*Action item*: Of the lines below, report only those that contain "object".

+++ Records provided

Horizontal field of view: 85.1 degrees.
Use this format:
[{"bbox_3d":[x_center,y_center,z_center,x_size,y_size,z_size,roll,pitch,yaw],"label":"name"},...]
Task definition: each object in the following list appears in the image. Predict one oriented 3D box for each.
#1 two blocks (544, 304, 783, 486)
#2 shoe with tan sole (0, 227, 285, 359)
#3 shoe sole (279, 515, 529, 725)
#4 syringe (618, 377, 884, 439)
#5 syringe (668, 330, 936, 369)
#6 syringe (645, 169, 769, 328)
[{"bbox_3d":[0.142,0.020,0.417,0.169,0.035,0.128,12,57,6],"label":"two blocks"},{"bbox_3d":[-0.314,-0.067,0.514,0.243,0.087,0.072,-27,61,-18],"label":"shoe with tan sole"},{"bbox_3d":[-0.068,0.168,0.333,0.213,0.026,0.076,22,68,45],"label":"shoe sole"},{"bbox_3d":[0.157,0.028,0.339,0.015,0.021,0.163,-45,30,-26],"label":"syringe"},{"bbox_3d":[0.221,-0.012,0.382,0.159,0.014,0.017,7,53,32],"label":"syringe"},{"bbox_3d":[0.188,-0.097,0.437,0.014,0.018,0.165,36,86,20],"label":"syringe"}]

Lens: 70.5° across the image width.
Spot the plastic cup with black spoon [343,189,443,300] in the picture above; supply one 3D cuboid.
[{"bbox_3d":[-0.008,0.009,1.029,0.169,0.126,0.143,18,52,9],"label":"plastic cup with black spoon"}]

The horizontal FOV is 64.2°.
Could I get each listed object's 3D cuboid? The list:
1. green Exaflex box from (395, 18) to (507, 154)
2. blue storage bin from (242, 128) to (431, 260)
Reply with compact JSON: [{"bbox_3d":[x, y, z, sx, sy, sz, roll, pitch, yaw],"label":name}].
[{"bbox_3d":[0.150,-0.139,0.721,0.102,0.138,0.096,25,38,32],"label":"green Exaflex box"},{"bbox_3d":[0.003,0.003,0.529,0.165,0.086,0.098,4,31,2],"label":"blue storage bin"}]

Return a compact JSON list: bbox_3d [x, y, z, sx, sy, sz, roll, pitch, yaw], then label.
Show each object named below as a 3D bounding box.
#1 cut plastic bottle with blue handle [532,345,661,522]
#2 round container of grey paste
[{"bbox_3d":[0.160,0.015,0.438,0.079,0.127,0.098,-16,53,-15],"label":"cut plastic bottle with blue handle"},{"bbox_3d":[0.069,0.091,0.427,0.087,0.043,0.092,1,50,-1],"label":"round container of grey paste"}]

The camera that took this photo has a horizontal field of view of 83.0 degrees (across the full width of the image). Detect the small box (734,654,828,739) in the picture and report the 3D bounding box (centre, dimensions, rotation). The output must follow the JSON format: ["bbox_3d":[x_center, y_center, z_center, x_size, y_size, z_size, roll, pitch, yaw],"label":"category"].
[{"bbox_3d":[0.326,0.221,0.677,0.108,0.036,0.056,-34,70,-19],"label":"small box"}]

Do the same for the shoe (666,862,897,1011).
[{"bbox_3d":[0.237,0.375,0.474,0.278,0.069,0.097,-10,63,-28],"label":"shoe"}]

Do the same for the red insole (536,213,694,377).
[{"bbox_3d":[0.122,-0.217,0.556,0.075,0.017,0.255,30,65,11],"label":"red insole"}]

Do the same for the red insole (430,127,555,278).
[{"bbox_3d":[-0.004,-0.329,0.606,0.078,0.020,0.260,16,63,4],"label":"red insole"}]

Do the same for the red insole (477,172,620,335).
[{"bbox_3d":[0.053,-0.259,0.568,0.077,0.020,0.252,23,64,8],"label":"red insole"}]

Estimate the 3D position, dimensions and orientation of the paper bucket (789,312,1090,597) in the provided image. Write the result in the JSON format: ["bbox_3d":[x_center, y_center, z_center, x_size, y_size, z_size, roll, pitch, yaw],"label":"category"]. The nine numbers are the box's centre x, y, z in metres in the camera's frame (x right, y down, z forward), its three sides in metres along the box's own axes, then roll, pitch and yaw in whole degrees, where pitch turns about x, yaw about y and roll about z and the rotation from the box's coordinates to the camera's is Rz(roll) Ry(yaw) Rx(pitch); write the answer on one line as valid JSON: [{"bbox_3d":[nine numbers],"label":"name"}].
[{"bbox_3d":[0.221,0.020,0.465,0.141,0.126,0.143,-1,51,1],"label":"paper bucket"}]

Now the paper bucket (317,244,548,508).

++++++

*Answer*:
Task definition: each object in the following list appears in the image. Predict one oriented 3D box for each.
Could I get each listed object's 3D cuboid? The list:
Show each object named below as a 3D bounding box.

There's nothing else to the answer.